[Records from a data collection]
[start]
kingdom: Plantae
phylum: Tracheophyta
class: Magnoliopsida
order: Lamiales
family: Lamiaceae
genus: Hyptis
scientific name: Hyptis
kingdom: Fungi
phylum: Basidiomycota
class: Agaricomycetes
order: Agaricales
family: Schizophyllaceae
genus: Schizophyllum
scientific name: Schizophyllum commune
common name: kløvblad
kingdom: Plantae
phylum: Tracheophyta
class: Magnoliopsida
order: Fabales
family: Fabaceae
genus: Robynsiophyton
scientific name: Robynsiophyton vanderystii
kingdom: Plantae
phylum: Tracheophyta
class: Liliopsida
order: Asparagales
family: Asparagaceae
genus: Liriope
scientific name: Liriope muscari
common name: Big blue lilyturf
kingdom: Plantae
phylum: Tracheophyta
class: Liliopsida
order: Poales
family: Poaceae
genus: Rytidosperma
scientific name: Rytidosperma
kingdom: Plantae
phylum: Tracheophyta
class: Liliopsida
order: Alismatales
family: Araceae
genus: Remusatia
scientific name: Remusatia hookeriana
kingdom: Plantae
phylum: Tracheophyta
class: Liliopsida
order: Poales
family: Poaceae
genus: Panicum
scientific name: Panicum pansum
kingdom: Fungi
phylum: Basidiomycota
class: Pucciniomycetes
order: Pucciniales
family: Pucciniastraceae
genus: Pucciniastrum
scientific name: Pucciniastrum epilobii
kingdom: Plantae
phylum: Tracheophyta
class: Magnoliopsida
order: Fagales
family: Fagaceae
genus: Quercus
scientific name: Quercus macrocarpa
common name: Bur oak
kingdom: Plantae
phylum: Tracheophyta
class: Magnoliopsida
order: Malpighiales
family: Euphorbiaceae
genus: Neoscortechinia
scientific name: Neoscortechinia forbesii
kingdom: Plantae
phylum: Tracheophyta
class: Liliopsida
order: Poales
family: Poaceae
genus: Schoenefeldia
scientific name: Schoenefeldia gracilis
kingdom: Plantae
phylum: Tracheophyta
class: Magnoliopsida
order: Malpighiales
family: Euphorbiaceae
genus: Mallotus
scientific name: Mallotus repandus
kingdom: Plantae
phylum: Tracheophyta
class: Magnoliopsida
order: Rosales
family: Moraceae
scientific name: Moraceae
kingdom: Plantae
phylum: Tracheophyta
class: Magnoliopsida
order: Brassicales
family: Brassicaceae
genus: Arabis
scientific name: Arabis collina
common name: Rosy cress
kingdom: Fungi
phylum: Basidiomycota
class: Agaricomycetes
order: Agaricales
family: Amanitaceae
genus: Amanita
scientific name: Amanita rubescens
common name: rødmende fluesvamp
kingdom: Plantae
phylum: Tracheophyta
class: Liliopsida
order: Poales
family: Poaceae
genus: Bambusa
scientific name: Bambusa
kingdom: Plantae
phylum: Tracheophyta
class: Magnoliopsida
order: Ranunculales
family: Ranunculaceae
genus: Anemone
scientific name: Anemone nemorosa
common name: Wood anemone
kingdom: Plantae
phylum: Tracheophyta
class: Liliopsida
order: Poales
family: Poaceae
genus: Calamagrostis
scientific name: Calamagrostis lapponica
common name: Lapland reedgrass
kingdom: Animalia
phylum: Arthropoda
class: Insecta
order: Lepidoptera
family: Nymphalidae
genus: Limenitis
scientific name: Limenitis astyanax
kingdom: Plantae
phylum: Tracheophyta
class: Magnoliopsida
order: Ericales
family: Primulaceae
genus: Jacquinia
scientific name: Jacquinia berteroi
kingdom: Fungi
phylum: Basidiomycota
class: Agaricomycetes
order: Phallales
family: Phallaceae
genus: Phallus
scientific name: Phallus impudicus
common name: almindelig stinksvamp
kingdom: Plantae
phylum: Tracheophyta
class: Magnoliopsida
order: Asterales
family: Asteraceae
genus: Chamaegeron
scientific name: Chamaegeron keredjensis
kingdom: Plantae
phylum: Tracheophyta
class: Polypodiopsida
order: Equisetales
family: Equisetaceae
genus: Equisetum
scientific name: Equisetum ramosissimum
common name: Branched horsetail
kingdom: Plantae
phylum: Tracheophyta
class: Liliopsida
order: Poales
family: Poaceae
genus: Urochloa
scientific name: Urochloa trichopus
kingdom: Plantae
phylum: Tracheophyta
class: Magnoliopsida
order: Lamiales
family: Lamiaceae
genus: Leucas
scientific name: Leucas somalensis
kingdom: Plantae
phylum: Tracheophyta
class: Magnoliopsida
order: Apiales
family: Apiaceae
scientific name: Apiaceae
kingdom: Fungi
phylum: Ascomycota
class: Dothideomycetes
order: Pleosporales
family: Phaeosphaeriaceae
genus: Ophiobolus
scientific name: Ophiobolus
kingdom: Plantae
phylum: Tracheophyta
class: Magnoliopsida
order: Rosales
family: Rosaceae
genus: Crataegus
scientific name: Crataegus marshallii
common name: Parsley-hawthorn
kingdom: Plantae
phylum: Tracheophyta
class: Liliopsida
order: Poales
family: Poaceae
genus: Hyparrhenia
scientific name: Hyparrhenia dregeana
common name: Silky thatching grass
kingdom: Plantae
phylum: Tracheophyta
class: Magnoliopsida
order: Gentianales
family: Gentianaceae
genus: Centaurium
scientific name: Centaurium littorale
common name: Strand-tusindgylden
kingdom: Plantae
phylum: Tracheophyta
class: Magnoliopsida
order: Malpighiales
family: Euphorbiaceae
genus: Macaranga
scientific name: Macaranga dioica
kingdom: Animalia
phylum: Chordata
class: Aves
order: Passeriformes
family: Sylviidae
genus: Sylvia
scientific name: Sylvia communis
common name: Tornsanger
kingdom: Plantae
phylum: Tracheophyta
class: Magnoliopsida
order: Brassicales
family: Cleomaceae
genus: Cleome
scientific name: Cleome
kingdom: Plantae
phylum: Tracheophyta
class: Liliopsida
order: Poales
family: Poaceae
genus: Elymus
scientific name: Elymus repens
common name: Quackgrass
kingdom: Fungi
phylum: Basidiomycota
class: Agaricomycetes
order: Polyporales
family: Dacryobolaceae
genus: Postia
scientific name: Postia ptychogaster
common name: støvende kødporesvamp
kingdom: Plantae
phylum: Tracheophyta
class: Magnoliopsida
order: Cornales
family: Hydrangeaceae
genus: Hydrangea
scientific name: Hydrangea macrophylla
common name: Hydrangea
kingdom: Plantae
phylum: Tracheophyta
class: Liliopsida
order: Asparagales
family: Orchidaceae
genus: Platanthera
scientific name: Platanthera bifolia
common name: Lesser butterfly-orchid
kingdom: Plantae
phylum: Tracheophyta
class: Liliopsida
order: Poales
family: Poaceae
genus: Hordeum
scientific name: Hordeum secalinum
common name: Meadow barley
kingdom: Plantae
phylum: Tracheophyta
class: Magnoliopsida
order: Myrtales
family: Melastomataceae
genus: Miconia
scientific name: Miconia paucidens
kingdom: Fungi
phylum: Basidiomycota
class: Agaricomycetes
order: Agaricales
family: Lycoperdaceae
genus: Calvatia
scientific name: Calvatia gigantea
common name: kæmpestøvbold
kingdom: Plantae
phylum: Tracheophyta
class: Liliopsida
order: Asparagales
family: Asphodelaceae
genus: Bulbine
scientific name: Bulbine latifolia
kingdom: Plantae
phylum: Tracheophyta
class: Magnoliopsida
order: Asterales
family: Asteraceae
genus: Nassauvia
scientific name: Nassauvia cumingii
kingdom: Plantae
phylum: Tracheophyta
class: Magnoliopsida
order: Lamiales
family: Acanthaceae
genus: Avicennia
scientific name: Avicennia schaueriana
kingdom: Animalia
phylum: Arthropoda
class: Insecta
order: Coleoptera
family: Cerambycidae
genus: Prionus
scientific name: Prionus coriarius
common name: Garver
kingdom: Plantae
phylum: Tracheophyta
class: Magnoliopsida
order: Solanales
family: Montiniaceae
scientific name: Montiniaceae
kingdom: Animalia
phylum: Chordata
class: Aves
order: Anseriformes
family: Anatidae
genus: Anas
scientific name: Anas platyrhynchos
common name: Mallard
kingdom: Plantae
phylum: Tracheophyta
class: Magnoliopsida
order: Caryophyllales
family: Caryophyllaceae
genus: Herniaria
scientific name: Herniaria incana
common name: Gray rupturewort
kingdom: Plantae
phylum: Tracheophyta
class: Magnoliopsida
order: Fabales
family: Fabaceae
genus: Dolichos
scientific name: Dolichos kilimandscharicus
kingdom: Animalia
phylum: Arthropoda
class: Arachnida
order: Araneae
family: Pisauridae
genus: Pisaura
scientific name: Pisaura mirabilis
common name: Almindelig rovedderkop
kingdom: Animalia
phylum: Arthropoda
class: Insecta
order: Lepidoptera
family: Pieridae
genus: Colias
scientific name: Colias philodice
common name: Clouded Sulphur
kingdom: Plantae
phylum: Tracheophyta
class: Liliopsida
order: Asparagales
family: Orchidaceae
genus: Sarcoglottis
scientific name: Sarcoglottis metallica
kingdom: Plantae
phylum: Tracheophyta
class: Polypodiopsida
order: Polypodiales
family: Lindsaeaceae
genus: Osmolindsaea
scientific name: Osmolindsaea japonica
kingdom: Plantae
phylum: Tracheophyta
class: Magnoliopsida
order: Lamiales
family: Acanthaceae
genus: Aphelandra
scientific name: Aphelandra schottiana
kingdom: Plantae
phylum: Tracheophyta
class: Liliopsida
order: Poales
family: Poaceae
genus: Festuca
[end]
Stated problem -
Rewrite everything from the start of the records down to the line containing "common name: kløvblad", swapping "scientific name" for "species name" and leaving all else unchanged.

Written reply -
kingdom: Plantae
phylum: Tracheophyta
class: Magnoliopsida
order: Lamiales
family: Lamiaceae
genus: Hyptis
species name: Hyptis
kingdom: Fungi
phylum: Basidiomycota
class: Agaricomycetes
order: Agaricales
family: Schizophyllaceae
genus: Schizophyllum
species name: Schizophyllum commune
common name: kløvblad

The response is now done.